Формула памяти
Шрифт:
И едва лишь они оказались вдвоем на лестнице, точно отгороженные уже от всего остального мира, Леночкой овладело волнение. Если все, что она делала до сих пор, она делала почти машинально, бессознательно, словно бы находясь в полусне или под гипнозом того чувства протеста, унижения и обиды, которое захлестнуло ее еще дома во время ссоры с отцом, то теперь, поднимаясь рядом с Гурьяновым по выщербленным ступеням узкой лестницы, приближаясь к той квартире, где он жил, она вдруг ощутила и страх, и робость, и отчаянную, радостную решимость — как будто и верно переступила сейчас некую границу и ничего больше не существовало для нее, кроме этого дома — д о м а Г у р ь я н о в а, как будто поняла она, признала, что никто ей больше не нужен, кроме этого человека, который сейчас шел рядом с ней. Она испытала счастливое чувство освобождения, как бывало в детстве, когда просыпалась Леночка после страшного сна и, лежа в темноте с открытыми глазами, медленно, не сразу, приходила в
Гурьянов тоже заметно волновался, на него внезапно напала разговорчивость, он болтал о каких-то пустяках и острил все время, пока они поднимались по лестнице до площадки третьего этажа. Здесь он остановился перед ничем не примечательной, крашенной коричневой краской дверью. Звякнули ключи.
— Прошу!
Тогда, распахивая перед ней тяжелые институтские двери, он тоже произнес это слово. И даже интонация была та же. Кажется, так давно это было, так много времени утекло с тех пор! А на самом деле, если оглянуться — всего ничего.

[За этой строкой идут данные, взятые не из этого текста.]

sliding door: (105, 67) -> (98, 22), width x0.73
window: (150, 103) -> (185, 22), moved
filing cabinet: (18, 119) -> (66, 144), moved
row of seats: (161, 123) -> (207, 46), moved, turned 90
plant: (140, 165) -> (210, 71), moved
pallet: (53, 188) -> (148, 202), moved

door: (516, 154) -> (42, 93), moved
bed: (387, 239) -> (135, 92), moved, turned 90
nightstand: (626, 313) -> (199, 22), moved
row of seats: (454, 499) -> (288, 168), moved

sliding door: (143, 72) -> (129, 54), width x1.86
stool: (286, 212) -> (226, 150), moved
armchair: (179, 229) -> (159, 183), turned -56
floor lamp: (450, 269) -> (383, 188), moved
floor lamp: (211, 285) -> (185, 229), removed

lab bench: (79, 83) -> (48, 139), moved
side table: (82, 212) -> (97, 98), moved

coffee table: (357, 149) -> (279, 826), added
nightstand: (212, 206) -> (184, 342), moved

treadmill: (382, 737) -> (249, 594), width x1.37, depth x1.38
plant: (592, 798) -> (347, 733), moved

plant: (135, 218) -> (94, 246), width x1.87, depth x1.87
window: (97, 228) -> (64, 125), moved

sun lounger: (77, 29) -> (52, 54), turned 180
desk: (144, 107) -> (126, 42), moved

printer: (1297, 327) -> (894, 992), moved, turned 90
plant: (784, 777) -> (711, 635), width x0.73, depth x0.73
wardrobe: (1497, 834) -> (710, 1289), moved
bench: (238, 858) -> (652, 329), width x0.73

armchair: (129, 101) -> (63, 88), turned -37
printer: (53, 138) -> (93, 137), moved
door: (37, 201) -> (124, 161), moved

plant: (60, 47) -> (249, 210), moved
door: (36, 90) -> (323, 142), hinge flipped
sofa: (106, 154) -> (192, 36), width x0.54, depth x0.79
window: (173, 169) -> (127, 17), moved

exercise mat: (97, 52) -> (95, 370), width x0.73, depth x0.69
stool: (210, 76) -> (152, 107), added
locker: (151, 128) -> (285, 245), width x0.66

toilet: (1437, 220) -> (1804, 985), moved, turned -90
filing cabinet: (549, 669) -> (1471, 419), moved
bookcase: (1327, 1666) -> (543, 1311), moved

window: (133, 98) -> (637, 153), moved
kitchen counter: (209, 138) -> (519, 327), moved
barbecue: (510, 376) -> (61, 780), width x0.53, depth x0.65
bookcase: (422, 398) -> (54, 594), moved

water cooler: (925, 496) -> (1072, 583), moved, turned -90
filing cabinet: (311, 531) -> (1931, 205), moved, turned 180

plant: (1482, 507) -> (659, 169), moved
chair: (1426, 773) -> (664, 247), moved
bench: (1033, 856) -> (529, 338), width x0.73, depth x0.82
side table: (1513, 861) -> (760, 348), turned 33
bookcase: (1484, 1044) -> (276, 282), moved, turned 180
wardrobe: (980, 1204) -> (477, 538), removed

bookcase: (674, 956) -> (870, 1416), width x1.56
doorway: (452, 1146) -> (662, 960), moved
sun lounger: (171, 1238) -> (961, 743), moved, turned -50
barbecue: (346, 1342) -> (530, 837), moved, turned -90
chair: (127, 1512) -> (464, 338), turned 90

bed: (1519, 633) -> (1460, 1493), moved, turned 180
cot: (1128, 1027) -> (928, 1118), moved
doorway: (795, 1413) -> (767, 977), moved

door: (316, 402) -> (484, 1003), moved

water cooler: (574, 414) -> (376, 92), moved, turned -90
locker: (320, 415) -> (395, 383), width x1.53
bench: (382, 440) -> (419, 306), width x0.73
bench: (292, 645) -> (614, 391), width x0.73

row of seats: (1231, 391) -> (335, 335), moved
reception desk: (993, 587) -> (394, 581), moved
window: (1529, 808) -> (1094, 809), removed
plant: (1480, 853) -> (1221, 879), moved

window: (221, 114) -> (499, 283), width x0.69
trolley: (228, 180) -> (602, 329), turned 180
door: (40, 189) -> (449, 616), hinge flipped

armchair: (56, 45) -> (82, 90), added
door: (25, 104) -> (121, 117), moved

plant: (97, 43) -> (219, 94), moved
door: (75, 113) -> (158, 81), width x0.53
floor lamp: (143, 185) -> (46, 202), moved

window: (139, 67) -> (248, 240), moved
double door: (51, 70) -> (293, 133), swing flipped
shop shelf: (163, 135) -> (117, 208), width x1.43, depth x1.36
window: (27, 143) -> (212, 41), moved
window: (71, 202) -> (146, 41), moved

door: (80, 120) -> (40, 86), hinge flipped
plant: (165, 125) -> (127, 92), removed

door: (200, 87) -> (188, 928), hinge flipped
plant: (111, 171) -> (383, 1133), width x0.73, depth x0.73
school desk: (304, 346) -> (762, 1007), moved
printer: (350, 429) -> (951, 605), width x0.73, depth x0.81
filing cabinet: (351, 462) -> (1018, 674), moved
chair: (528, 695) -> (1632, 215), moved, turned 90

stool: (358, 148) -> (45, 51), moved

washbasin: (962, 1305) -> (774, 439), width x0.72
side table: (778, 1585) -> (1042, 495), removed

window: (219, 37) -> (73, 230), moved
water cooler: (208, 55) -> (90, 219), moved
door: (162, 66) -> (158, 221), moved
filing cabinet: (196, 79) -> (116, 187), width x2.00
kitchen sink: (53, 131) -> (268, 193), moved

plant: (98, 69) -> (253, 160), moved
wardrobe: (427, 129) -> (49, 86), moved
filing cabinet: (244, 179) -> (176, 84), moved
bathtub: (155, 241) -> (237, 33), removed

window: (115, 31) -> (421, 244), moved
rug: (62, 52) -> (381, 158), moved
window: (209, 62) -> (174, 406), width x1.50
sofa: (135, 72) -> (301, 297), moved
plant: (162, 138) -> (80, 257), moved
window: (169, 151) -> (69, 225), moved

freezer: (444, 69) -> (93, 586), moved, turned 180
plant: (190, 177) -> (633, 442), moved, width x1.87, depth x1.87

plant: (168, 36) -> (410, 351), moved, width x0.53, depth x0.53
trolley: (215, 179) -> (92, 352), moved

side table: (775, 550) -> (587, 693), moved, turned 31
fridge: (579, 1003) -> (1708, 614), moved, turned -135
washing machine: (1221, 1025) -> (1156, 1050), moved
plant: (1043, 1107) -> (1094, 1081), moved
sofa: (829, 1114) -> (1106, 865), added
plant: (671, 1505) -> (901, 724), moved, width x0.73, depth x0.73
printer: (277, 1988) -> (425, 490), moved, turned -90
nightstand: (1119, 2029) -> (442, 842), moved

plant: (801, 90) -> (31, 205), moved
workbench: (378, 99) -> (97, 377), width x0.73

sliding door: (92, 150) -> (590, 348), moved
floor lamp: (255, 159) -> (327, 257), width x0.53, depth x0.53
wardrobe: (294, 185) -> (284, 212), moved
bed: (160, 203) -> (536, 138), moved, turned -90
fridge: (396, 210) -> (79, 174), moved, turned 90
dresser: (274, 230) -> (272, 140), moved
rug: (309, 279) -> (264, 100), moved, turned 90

Они прошли по довольно длинному и широкому коридору мимо детских колясок и санок, мимо лыж и велосипедов, мимо каких-то тумбочек и старых кроватей-раскладушек — мимо всех этих атрибутов чужого быта, чужой, неведомой Леночке жизни. Откуда-то, из глубины коридора, доносились голоса, позвякивание посуды и журчание льющейся воды. Где-то негромко, затихая уже, плакал ребенок.
Минет время, и этот коридор еще не раз будет возникать в одном и том же Леночкином сне, повторяющемся со странной настойчивостью. В этом неясном, нечетко проявленном сне она будет видеть себя и Гурьянова блуждающими по бесконечному коммунальному коридору, и всякий раз во сне от нее будут ускользать цель и смысл этого их блуждания, но неясное, тревожно-радостное предчувствие, которое она испытала здесь наяву, идя вслед за Гурьяновым, будет томить ее и во сне… В этих своих снах Леночке ни разу так и не удастся одолеть коридорный лабиринт, выбраться из него, достигнуть конечной цели, и это тем более странно, что наяву, на самом деле, путь их по коридору был совсем недолог — какая-нибудь минута, не больше, и Гурьянов все с тем же «Прошу!» уже распахнул перед ней дверь своей комнаты. Но прежде чем войти в эту комнату, она успела еще увидеть велосипед, приткнувшийся к стене возле двери, наверно, тот самый велосипед, на котором подкатил Гурьянов к институту в день их знакомства, и сердце ее снова дрогнуло от воспоминания об этом дне…
В узкой, с высоким потолком комнате было темно, только смутные отсветы бродили по ее стенам. Невидимые, тикали часы. Едва угадываемые предметы в комнате казались призрачными, лишенными четких контуров.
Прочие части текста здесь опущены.